Le constat est brutal. Longtemps bâtis sur la rigueur, la maîtrise des espaces et une forme de dureté compétitive, les Lions offrent aujourd’hui le visage d’une équipe poreuse, nerveuse, incapable de traverser un temps faible sans se fissurer. Le problème n’est pas seulement défensif au sens strict. Il est plus large, presque structurel. Le Sénégal défend mal les transitions, protège mal son axe et alterne difficilement entre pressing haut et bloc médian. À vouloir proposer un football plus ambitieux, plus vertical, plus conquérant, il a perdu ce qui garantissait son équilibre. Il attaque sans toujours sécuriser, presse sans toujours coordonner, subit dès que le match se casse.

Thiaw face à ses contradictions
Dans ce contexte, Pape Thiaw est attendu au tournant. L’entraîneur des Lions ne pourra pas se contenter d’ajuster à la marge. Il lui faut trancher, bousculer, relancer une équipe qui semble tourner sur l’élan de ses statuts plus que sur sa forme du moment. La gestion des cadres interroge. Le choix de protéger certains symboles, de préserver certains équilibres hiérarchiques, a un coût. Et ce coût pourrait être celui de la compétition. Kalidou Koulibaly cristallise les critiques, mais il n’est pas le seul. Sadio Mané cherche encore son influence, Nicolas Jackson s’épuise dans un registre hybride où ses courses défensives finissent par rogner sa lucidité, et le milieu peine à reprendre le contrôle des matches. Dans ce décor, la jeunesse pousse. Habib Diarra, Pape Matar Sarr, Iliman Ndiaye, Ibrahim Mbaye ou Mamadou Sarr incarnent des solutions possibles, sinon des évidences. Au moins l’idée d’un souffle neuf.
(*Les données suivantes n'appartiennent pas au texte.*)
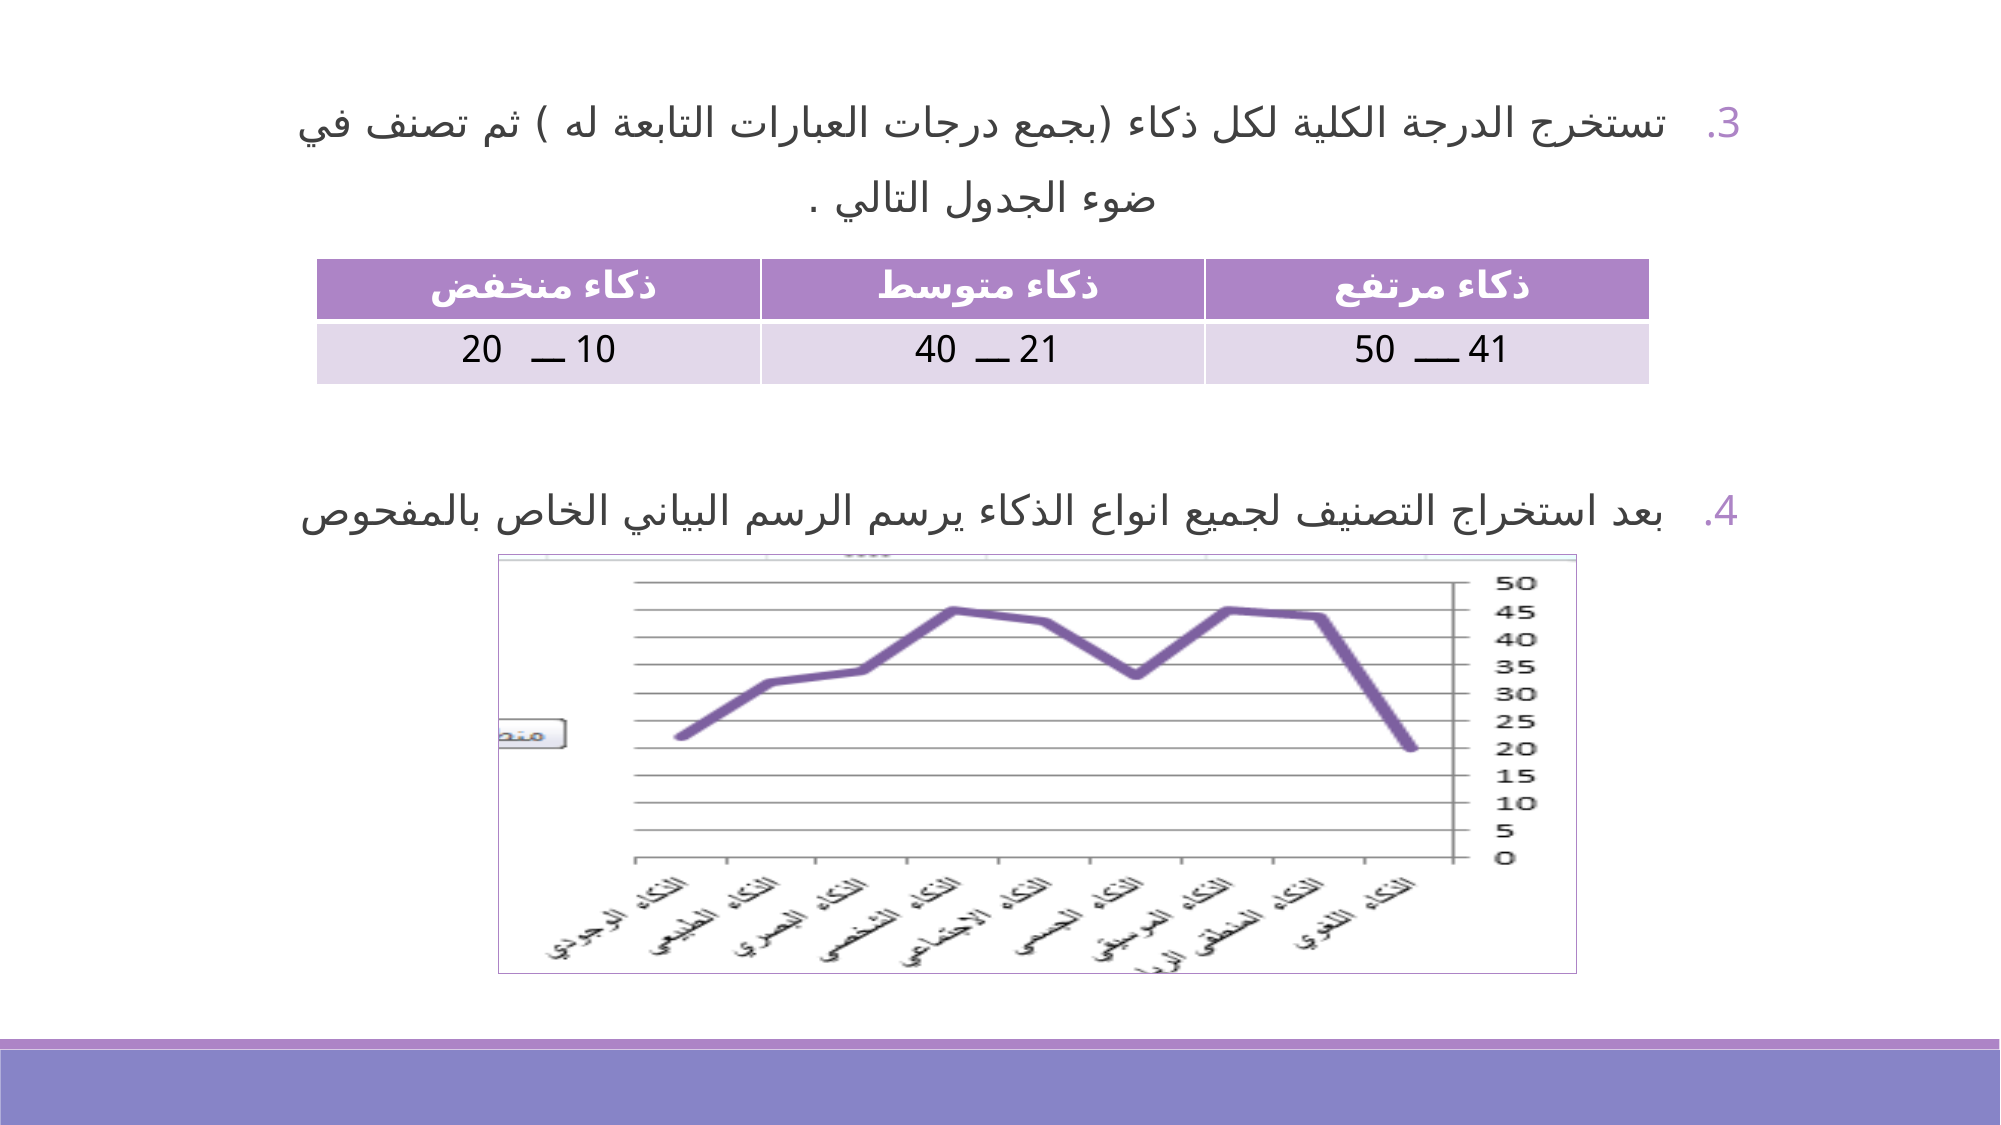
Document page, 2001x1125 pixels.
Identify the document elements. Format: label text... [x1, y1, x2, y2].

list تستخرج الدرجة الكلية لكل ذكاء (بجمع درجات العبارات التابعة له ) ثم تصنف في ضوء الجدول التالي . بعد استخراج التصنيف لجميع انواع الذكاء يرسم الرسم البياني الخاص بالمفحوص بالشكل التالي [279, 63, 1762, 696]
table_header ذكاء مرتفع [1206, 259, 1649, 319]
table_cell 41 ــــ 50 [1206, 324, 1649, 384]
table_header ذكاء منخفض [317, 259, 760, 319]
table_cell 10 ـــ 20 [317, 324, 760, 384]
table_cell 21 ـــ 40 [762, 324, 1204, 384]
picture [498, 553, 1578, 974]
table_header ذكاء متوسط [762, 259, 1204, 319]
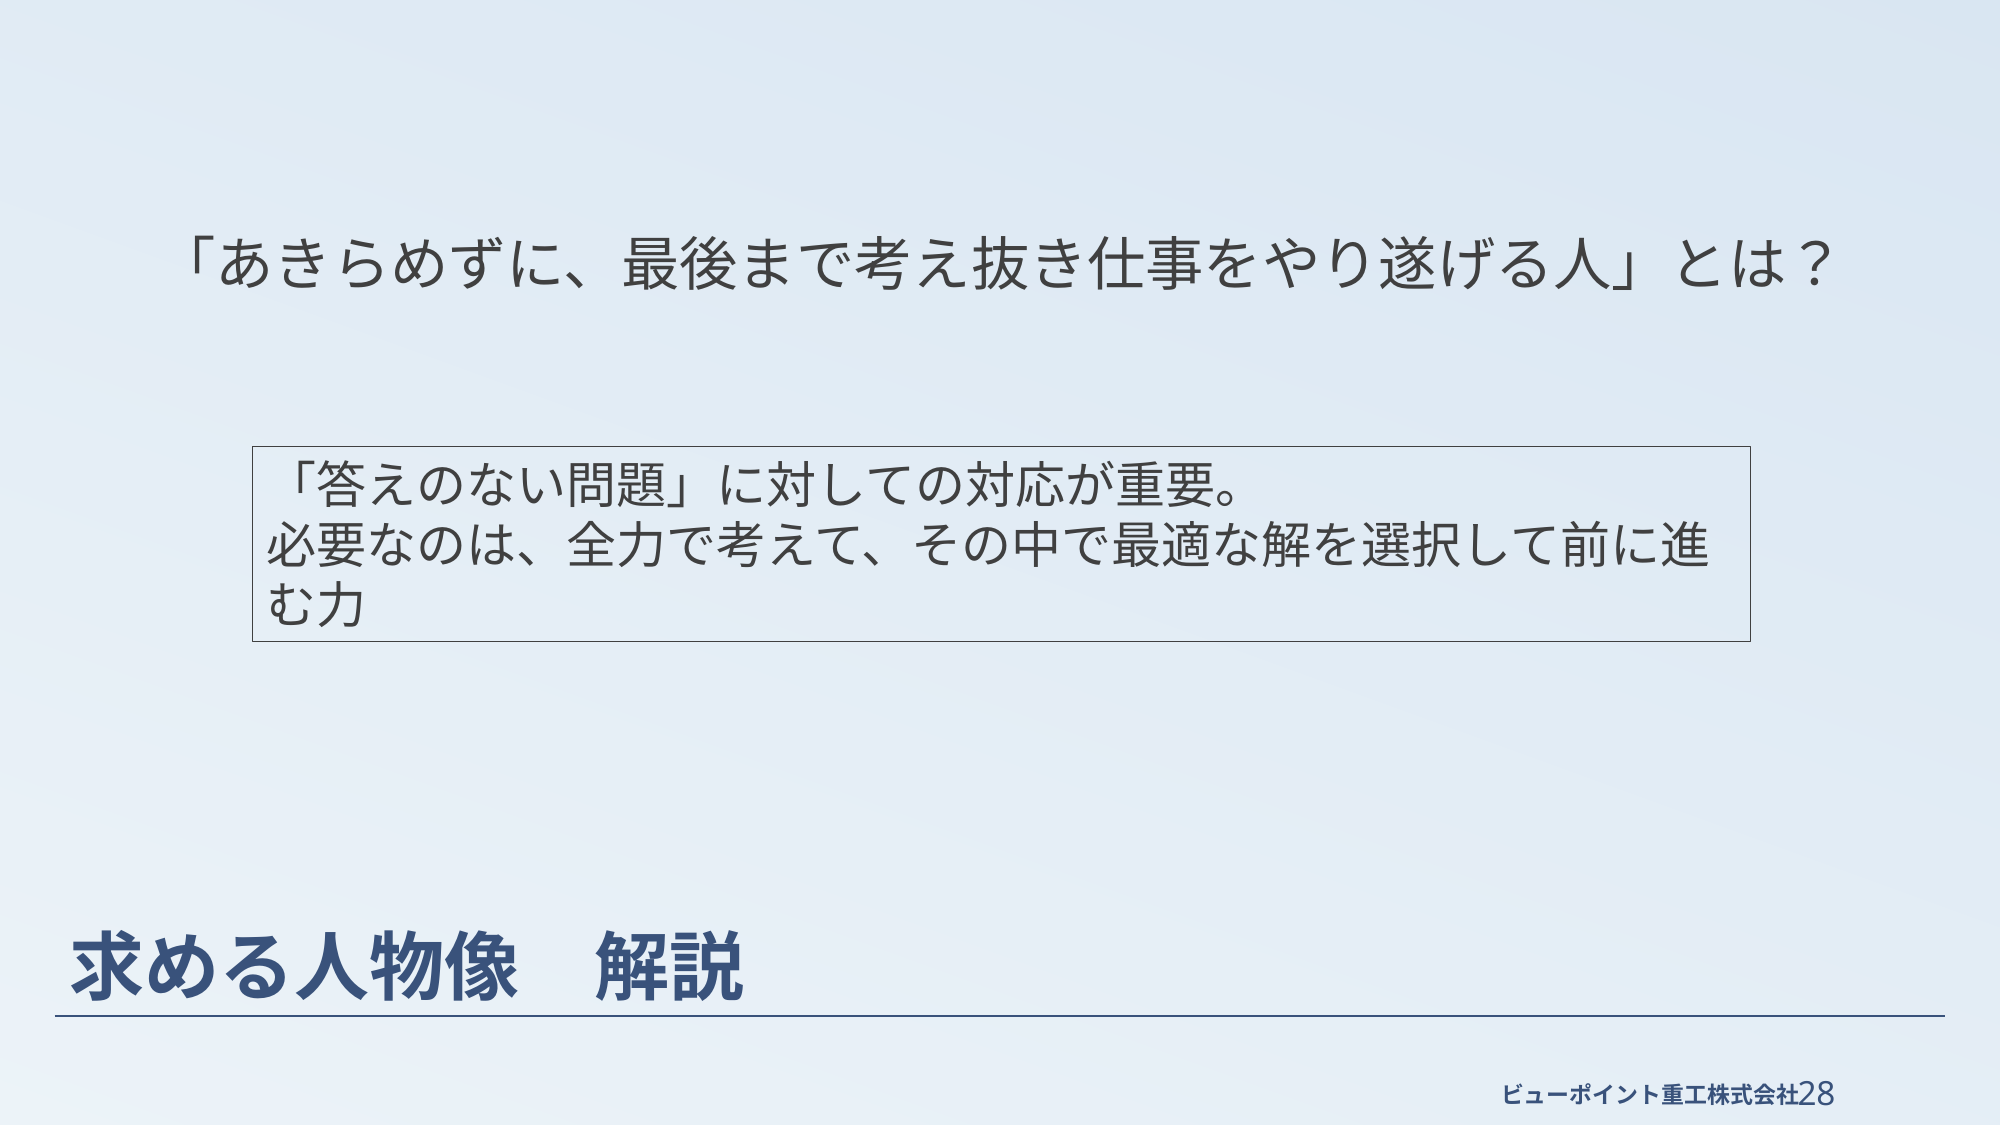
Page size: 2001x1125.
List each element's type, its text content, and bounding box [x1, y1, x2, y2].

title 求める人物像 解説 [54, 923, 1855, 1017]
text_box 「あきらめずに、最後まで考え抜き仕事をやり遂げる人」とは？ [142, 219, 1860, 305]
text_box 「答えのない問題」に対しての対応が重要。 必要なのは、全力で考えて、その中で最適な解を選択して前に進む力 [251, 446, 1751, 641]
Le paradoxe sénégalais tient là : pour continuer à vivre dans ce Mondial, il faudra sans doute se découvrir davantage, donc s’exposer encore. Marquer, beaucoup marquer, sans perdre le peu de stabilité restante. L’Irak, qui entretient lui aussi un mince espoir de qualification, ne viendra pas pour accompagner la reconstruction sénégalaise. Ce sera un match de tension, de calcul et de nerfs. Le Sénégal joue plus qu’une qualification. Il joue la cohérence de son projet, la crédibilité de son sélectionneur et la capacité de cette génération à ne pas s’effondrer dès que le décor se durcit. Il reste 90 minutes, peut-être un peu plus, pour sauver un tournoi. Et rappeler que ces Lions savent encore rugir autrement que dans les souvenirs.